# Mesquite Wood for Brisket.



## jamiep (Jul 5, 2008)

Hello All

I have a nice beef brisket that I want to smoke with mesquite wood. I have not used this yet and dont want to ruin the meat. The brisket is approximatley 9 pounds. I have a masterbuilt electric smoker which is perfect for me. My question is how long should I actually use the wood chips in the smoking process. I plan on smoking for 10 hours at 225.

Any suggestions would be appreciated.

Thanks

I will also be using the meat thermometer that Mossy recommended.


----------



## 9manfan (Oct 22, 2008)

If your going to foil the brisket at about 160 degrees, then you would only smoke to that point, seems there is no certain way to do it, everybody has there own way, alot of guys foil the brisket at around 160 to keep it really moist and then cook it up to 180-205 depending how you like it, sliced or pulled,,,,, I would check out smokingmeatforums.com, or smoked-meat.com,, they will help you out alot,,Mossy steared me in that direction, I too have a MES smoker and the forum's really helped get me going,,,Good Luck


----------



## jacobsol80 (Aug 12, 2008)

I think the answer is however long you want to use smoke. Obviously the longer you put wood chips in the smoker, the stronger the flavor. I would suggest erring on the side of caution. Perhaps 2 or 3 hours then wrap in foil and finish to the desired temperature. I have used mesquite a time or two. The flavor is definitely stronger than apple or maple. Probably comparable to hickory but a little different flavor. Everyone's taste is different so unfortunately you will have to experiment a little.

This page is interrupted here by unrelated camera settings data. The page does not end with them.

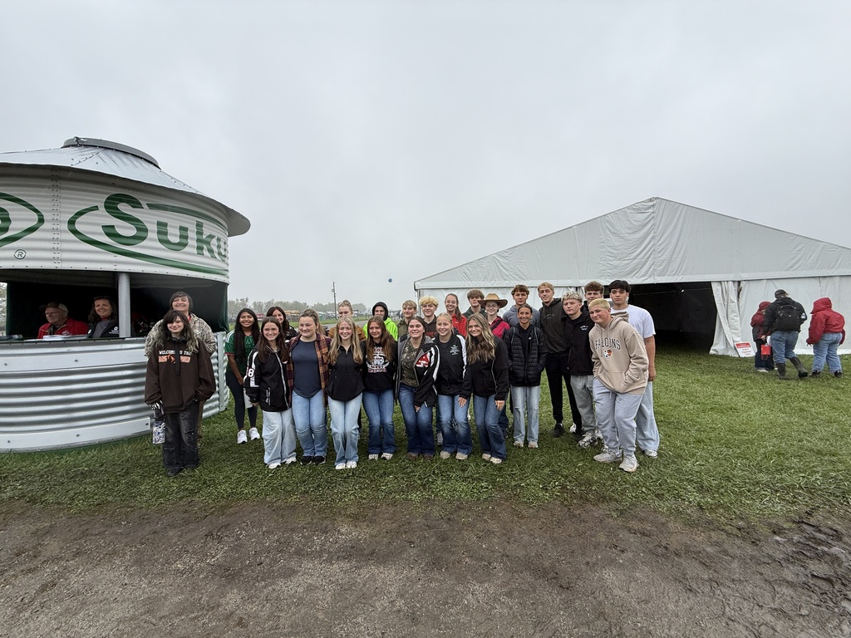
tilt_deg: -2.0
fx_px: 344
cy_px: 319
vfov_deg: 85.7
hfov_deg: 102.1
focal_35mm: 14
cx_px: 426
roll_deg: +1.7
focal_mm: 2.22
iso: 50
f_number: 2.2
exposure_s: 1/280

I think mesquite is an excellent choice for a large piece of meat such as a brisket. Not so good for more delicate things like fish. Anyway, experimenting with different woods and smoke times is part of the fun. You may also want to try mixing woods, it adds another layer of flavor to the final product. For most of my meats like pork, turkey, and beef, I use apple for a couple of hours followed by hickory for an hours or so. Try to avoid using wood chips with the bark mixed in if possible.


----------



## specialpatrolgroup (Jan 16, 2009)

Meat will only asorb smoke for about the first 20 minutes, after that it will still add flavor to the outside, I normally smoke heavy for 20 minutes, then let the smoke die off. Mesquete is pretty strong, some people love it, others hate it. I prefer hickory, or oak. I normally cookd brisket\butts at 250, and figure about 2 hours per pound, but check in 3-4 hours before it is suposed to be done, 180-200 is the rule of thumb, I like getting closer to 200, as a lot of connective tissue doesnt break down until you get close to 200. Once you hit 160-170 you will probably platou, as in the temp will just sit there for a long time before rising, this is normal. Hope this helps.


----------